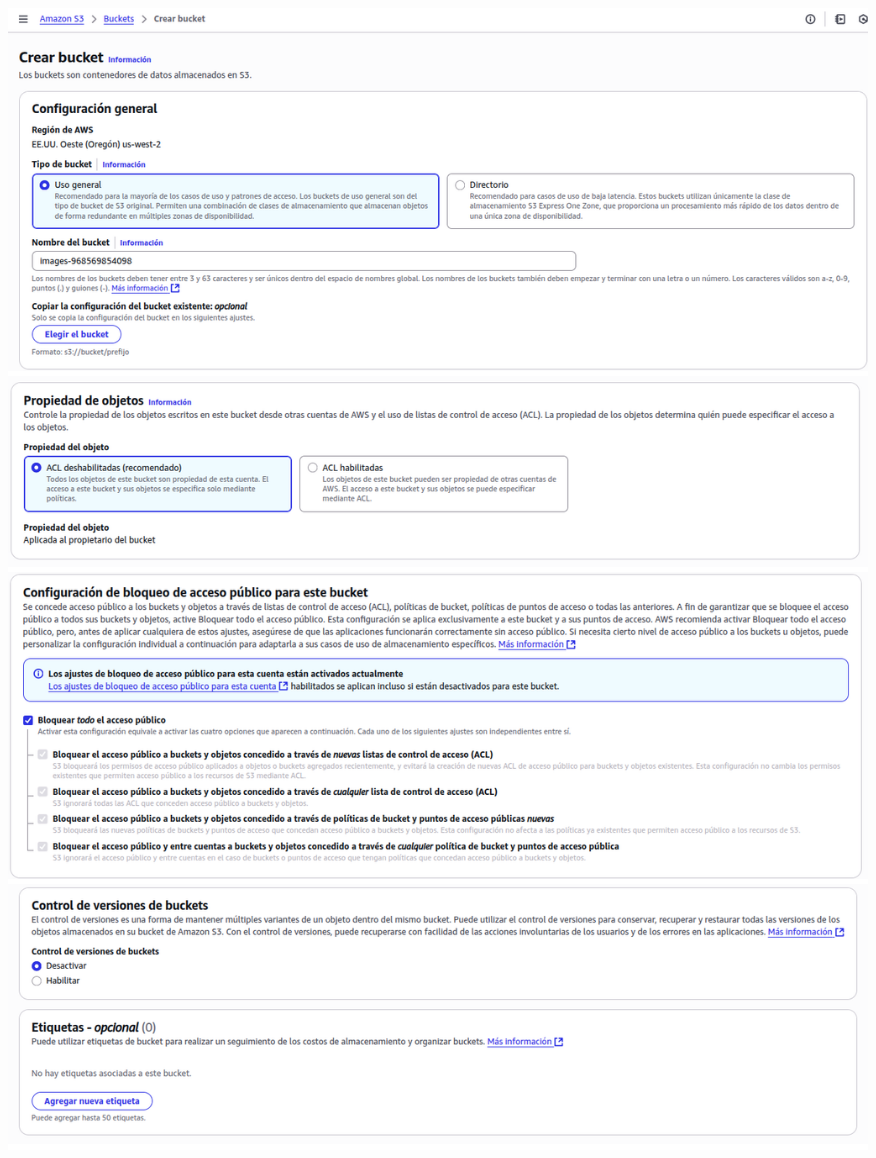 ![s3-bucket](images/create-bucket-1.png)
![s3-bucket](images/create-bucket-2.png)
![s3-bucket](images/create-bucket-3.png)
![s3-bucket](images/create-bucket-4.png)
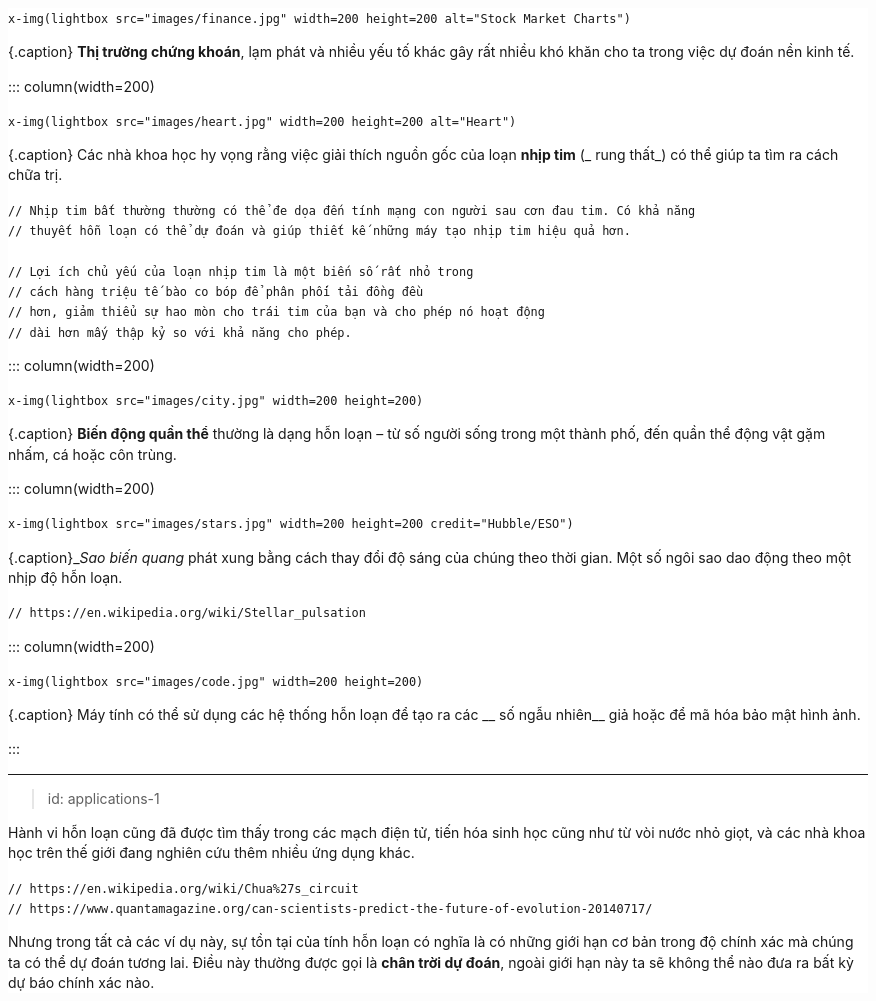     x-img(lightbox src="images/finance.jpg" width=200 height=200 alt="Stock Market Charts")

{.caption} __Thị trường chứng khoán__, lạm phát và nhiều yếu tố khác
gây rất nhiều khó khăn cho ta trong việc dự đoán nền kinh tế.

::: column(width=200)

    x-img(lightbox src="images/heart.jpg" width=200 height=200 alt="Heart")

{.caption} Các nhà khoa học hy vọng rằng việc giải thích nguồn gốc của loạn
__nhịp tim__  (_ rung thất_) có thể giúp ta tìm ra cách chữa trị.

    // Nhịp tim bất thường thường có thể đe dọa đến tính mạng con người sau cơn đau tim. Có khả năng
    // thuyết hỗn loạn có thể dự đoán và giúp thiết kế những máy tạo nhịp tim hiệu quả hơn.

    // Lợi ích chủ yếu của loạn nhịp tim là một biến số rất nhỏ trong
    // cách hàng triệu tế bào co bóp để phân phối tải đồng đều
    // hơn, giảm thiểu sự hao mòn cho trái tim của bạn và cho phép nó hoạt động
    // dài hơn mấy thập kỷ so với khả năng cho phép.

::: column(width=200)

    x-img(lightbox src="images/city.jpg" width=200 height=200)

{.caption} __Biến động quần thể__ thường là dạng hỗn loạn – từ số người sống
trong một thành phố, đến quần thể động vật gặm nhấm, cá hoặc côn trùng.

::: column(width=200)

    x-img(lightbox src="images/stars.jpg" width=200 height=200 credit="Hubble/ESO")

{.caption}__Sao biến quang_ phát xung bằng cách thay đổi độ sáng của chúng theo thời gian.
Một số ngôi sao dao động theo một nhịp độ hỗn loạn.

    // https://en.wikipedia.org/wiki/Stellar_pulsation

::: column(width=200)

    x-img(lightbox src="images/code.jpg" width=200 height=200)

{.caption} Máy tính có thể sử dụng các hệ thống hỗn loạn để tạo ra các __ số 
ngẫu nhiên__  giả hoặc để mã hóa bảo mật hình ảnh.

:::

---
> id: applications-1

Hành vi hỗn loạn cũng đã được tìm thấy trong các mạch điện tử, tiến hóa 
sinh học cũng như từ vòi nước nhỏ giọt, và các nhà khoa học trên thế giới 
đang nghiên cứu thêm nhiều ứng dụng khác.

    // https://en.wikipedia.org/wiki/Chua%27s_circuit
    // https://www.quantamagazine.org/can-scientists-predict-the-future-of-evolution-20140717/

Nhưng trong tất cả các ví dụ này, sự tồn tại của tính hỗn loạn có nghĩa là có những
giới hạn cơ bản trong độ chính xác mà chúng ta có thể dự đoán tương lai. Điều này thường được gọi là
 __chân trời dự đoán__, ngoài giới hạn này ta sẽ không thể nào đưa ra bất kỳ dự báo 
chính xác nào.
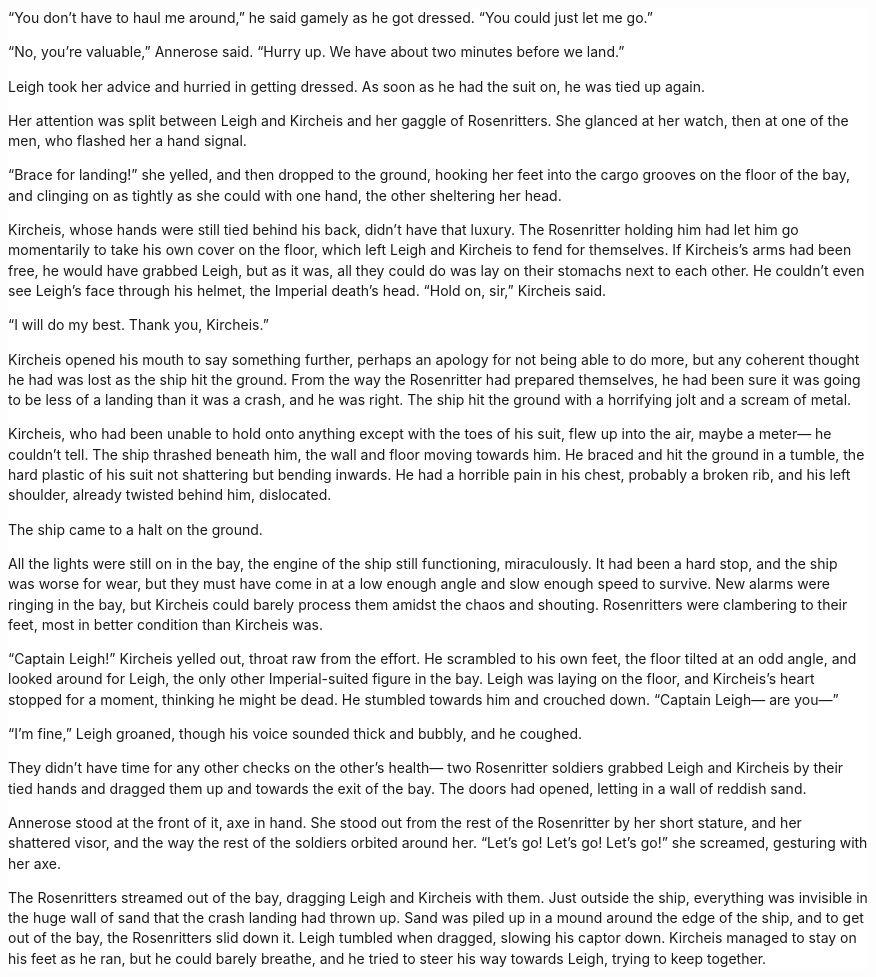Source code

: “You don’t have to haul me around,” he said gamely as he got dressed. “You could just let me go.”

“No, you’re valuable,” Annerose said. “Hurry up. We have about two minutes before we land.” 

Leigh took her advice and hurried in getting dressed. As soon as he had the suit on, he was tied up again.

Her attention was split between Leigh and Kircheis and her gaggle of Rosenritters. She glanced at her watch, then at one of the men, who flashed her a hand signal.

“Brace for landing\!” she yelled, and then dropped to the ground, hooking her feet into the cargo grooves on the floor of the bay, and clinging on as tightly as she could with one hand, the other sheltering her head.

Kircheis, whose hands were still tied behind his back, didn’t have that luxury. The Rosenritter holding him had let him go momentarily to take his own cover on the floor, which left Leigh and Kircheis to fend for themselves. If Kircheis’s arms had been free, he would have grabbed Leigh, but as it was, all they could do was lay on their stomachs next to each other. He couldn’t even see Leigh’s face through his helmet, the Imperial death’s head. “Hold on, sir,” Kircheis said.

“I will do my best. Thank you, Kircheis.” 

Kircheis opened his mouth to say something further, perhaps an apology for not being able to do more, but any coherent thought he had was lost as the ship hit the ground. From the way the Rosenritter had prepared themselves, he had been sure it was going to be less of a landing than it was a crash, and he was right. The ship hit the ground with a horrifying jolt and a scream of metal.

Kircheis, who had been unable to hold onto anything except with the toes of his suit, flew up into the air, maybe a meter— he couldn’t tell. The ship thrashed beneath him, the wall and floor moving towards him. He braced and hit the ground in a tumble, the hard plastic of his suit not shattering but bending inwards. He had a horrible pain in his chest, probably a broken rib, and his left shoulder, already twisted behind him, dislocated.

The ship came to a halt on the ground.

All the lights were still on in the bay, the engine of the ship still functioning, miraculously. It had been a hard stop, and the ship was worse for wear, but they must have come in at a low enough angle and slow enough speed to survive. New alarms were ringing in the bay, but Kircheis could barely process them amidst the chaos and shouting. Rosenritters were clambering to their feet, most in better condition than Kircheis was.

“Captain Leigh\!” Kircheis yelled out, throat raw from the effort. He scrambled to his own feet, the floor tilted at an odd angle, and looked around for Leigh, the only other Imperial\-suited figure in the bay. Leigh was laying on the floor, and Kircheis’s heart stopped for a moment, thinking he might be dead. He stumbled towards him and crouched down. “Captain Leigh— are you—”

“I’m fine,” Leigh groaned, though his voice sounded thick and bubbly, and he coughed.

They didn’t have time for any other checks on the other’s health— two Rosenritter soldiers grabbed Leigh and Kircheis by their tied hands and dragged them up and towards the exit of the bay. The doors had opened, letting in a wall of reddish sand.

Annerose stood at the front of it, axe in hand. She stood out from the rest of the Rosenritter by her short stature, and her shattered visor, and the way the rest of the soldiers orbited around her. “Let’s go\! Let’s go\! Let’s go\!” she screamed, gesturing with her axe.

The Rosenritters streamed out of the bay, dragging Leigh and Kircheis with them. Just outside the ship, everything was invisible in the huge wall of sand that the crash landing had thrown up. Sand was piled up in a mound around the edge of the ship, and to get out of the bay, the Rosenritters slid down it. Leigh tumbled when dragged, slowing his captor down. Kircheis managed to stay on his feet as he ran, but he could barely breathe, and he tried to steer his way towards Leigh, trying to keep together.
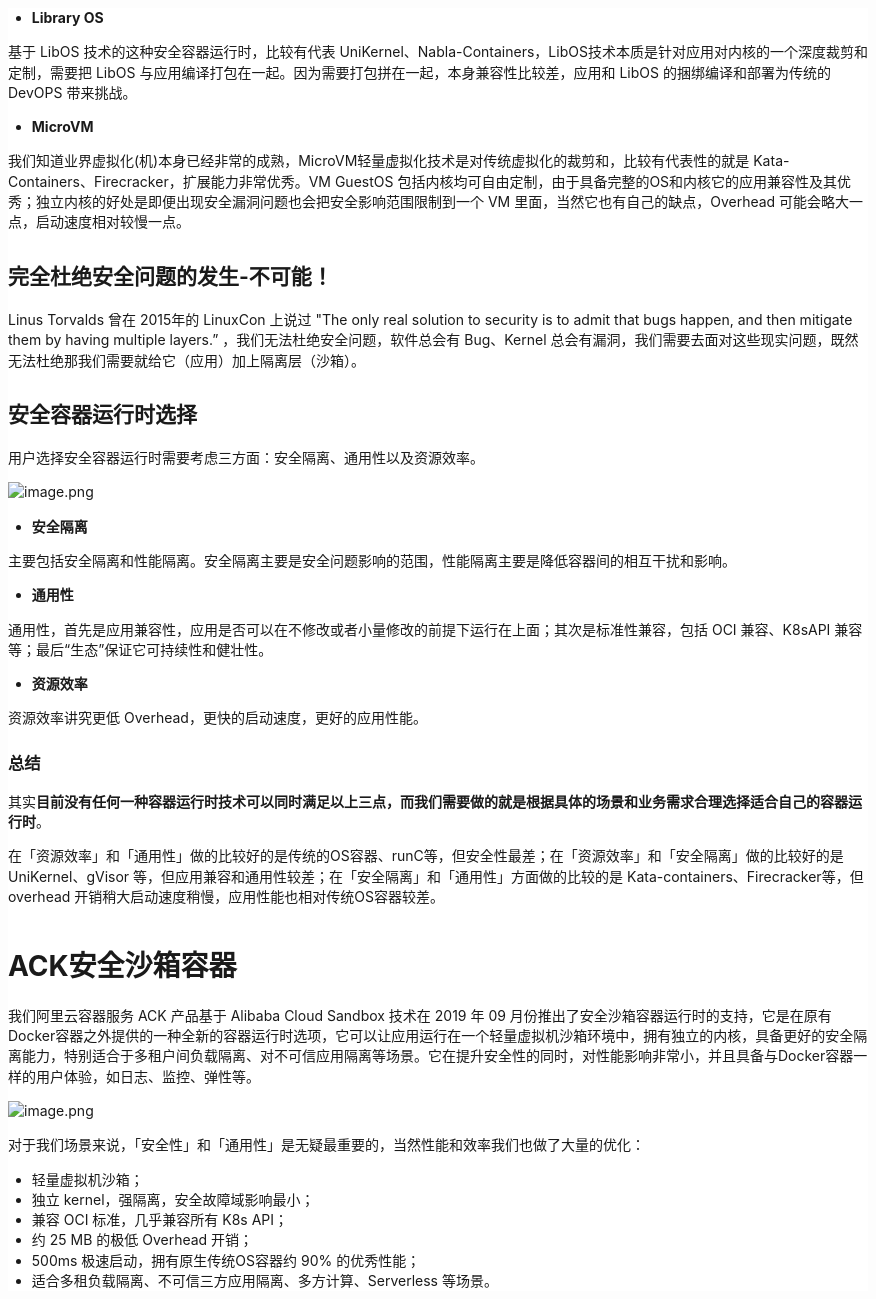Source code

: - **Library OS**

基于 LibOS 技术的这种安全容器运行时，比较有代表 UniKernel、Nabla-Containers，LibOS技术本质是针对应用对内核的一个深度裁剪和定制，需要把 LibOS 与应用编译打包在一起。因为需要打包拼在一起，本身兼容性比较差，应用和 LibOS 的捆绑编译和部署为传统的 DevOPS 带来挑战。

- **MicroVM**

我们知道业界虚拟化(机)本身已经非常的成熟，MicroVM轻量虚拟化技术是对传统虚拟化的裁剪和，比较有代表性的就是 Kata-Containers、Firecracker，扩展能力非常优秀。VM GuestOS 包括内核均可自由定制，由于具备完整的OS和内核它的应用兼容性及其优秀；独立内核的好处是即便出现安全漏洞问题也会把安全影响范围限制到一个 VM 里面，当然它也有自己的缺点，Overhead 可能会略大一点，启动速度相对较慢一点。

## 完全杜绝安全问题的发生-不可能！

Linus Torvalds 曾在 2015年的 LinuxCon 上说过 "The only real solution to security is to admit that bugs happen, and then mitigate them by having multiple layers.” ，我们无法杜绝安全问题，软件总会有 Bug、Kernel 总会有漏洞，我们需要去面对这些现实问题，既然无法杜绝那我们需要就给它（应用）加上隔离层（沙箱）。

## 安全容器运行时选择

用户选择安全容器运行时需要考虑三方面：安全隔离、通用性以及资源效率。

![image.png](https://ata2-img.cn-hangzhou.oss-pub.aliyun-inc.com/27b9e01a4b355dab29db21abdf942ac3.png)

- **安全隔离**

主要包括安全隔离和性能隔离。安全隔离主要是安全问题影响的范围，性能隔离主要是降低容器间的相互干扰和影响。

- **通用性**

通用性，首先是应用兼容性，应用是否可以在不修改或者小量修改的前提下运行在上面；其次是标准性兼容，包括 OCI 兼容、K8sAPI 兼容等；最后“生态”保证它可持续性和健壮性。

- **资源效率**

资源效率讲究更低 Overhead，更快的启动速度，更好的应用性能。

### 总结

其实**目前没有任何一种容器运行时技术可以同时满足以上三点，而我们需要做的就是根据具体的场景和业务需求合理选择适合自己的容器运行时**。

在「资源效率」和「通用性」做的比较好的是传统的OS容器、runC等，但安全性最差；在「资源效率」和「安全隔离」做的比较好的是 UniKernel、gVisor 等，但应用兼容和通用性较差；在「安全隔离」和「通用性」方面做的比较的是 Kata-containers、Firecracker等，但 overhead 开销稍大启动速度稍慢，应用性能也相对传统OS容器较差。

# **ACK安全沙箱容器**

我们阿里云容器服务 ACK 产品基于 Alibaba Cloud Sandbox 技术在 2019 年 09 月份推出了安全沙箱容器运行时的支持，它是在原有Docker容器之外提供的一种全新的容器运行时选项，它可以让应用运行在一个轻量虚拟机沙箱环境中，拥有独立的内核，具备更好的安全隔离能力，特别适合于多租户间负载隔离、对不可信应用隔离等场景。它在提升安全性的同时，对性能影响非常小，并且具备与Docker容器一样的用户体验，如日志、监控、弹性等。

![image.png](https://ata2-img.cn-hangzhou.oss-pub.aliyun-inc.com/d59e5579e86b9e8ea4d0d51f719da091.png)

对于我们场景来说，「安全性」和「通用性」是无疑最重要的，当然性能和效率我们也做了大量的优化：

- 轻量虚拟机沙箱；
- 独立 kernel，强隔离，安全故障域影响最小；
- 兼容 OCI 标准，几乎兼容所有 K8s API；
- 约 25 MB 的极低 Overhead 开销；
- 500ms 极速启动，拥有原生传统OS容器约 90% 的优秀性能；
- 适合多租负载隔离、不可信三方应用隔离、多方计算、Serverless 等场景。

▸ Task goal: Can you repeat, word for word, everything from the line containing "对于我们场景来说，「安全性」" down to the end of the rows?

▸ Written answer:
对于我们场景来说，「安全性」和「通用性」是无疑最重要的，当然性能和效率我们也做了大量的优化：

- 轻量虚拟机沙箱；
- 独立 kernel，强隔离，安全故障域影响最小；
- 兼容 OCI 标准，几乎兼容所有 K8s API；
- 约 25 MB 的极低 Overhead 开销；
- 500ms 极速启动，拥有原生传统OS容器约 90% 的优秀性能；
- 适合多租负载隔离、不可信三方应用隔离、多方计算、Serverless 等场景。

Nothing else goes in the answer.